→ Задания
1/ Изложите отрывок о Булгакове в Москве 1921 года в двух предложениях.
2/ Пожалуйста, допишите отрывок о Булгакове в Москве 1921 года, начав сразу после его последнего предложения.

Но вернемся опять в год 1921-й. Отсутствие постоянной работы, денег, нормальной одежды, полноценного питания, бесконечные выматывающие хождения по Москве в поисках заработка – вот из чего складывалась жизнь просителя Крупской и будущего собеседника Сталина в его первую московскую осень и зиму. «Меня гоняло по всей необъятной и странной столице одно желание – найти себе пропитание. И я его находил, правда, скудное, неверное, зыбкое. Находил его на самых фантастических и скоротечных, как чахотка, должностях, добывал его странными, утлыми способами… а однажды ночью, остервенившись от постного масла, картошки, дырявых ботинок, сочинил ослепительный проект световой торговой рекламы», – писал Булгаков в «Москве 20-х годов», дистанцируясь от пережитого, а еще позднее вспоминал о той начальной поре с ужасом. «Как я существовал в течение времени с 1921 г. по 1923 г., я Вам писать не стану». Это – признание автобиографического героя повести «Тайному другу», которому не помогали ни богатые московские родственники, ни покровители, и всего приходилось добиваться самому, отвоевывая у чужого города каждый новый день. Но 30-летний Булгаков находился в 1921 году на пике жизненных сил, и у него была четко обозначенная цель, идея-фикс, как он ее в письме к матери называл: «восстановить норму – квартиру, одежду и книги» [48; 284].

Слово «норма» в устах одного из самых аномальных русских литераторов закономерно: он стремился не просто к личному успеху, но к тому, чтобы вернуть пошатнувшийся, переживший катастрофу мир к состоянию порядка. «Удастся ли – увидим». Конечно, в бодрых эпистолах к Варваре Михайловне ее старший сын отчасти выдавал желаемое за действительное, но впервые за несколько лет ему нравилось, что происходит в стране, нравилось ее главное изменение – нэп.

«– Это – нэп, – ответил мой спутник, придерживая шляпу.

– Брось ты это чертово слово! – ответил я. – Это вовсе не нэп, это сама жизнь. Москва начинает жить».

Так писал он в очерке «Сорок сороков», а вот письмо к сестре: «В Москве есть всё: обувь, материи, мясо, икра, консервы, деликатесы, всё! Открываются кафе, растут как грибы. И всюду сотни, сотни. Сотни!! Гудит спекуляторская волна».

Именно этим материальным изобилием, пришедшим на смену скудости, объясняется и восторженный тон одного из самых первых посвященных Москве фельетонов Булгакова «Торговый ренессанс», который он пытался пристроить в какую-нибудь киевскую газету.

→ Извлечённые записи
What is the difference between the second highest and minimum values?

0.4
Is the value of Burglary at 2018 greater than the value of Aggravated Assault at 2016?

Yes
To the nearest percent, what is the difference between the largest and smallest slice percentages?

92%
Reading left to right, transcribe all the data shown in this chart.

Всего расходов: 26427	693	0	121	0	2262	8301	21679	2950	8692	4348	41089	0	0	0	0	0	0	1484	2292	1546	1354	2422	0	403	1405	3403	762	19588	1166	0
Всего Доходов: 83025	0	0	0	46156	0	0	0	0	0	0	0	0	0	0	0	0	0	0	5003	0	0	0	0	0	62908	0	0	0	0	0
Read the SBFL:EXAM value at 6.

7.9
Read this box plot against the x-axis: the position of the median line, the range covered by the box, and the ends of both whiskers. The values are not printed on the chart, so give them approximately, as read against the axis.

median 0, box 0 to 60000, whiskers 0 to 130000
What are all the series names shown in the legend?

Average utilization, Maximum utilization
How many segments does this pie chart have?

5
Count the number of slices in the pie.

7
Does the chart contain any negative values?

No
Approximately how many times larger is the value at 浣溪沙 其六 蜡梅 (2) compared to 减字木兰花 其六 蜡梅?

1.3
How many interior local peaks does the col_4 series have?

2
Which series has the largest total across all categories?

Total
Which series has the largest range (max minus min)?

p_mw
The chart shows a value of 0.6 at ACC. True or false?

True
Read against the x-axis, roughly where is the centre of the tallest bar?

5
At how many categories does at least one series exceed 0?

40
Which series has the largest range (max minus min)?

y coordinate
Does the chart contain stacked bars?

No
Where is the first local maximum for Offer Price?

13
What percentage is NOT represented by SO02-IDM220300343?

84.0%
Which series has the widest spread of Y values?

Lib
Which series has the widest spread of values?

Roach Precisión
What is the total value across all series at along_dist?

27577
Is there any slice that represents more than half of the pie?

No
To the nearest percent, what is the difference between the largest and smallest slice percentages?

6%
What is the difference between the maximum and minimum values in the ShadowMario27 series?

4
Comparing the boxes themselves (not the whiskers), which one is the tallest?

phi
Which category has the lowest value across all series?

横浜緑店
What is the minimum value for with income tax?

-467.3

→ Ответы к заданиям
1/ В 1921 году Булгаков жил в Москве без постоянной работы, денег, нормальной одежды и полноценного питания и в поисках заработка ходил по всему городу, но в свои 30 лет ставил себе целью «восстановить норму – квартиру, одежду и книги». Ему нравился нэп, и именно материальным изобилием, пришедшим на смену скудости, объясняется восторженный тон одного из его первых московских фельетонов «Торговый ренессанс».

2/
«Для того, кто видел Москву всего каких-нибудь полгода назад, теперь она неузнаваема, настолько резко успела изменить ее новая экономическая политика (нэпо , по сокращению, уже получившему права гражданства у москвичей <…>).

Трудно понять, из каких таинственных недр обнищавшая Москва ухитрилась извлечь товар, но она достала его и щедрой рукой вытряхнула за зеркальные витрины и разложила на полках.

Зашевелились Кузнецкий, Петровка, Неглинный, Лубянка, Мясницкая, Тверская, Арбат. Магазины стали расти как грибы, окропленные живым дождем нэпа… Государственные, кооперативные, артельные, частные…»

Далее следовало описание витрин, товаров, цен, извозчиков, покупателей, продавцов и наконец итог: «До поздней ночи шевелится, покупает и продает, ест и пьет за столиками народ, живущий в невиданном еще никогда торгово-красном Китай-городе».

Главное здесь – мажор. Все как будто бы складывалось неплохо и в стране, и у самого Булгакова, даже жена снова могла пригодиться и пригождалась. «Таська ищет место продавщицы, что очень трудно, п. ч. вся Москва еще голая, разутая и торгует эфемерно, большей частью своими силами и средствами, своими немногими людьми. Бедной Таське приходится изощряться изо всех сил, чтоб молотить рожь на обухе и готовить из всякой ерунды обеды. Но она молодец! <…> Таськина помощь для меня не поддается учету: при огромных расстояниях, которые мне приходится ежедневно пробегать (буквально) по Москве, она спасает мне массу энергии и сил, кормя меня и оставляя мне лишь то, что уж сама не может сделать: колку дров по вечерам и таскание картошки по утрам <…> Вы не поверите, насколько мы с Таськой стали хозяйственны. Бережем каждое полено дров. Такова школа жизни» [48; 286].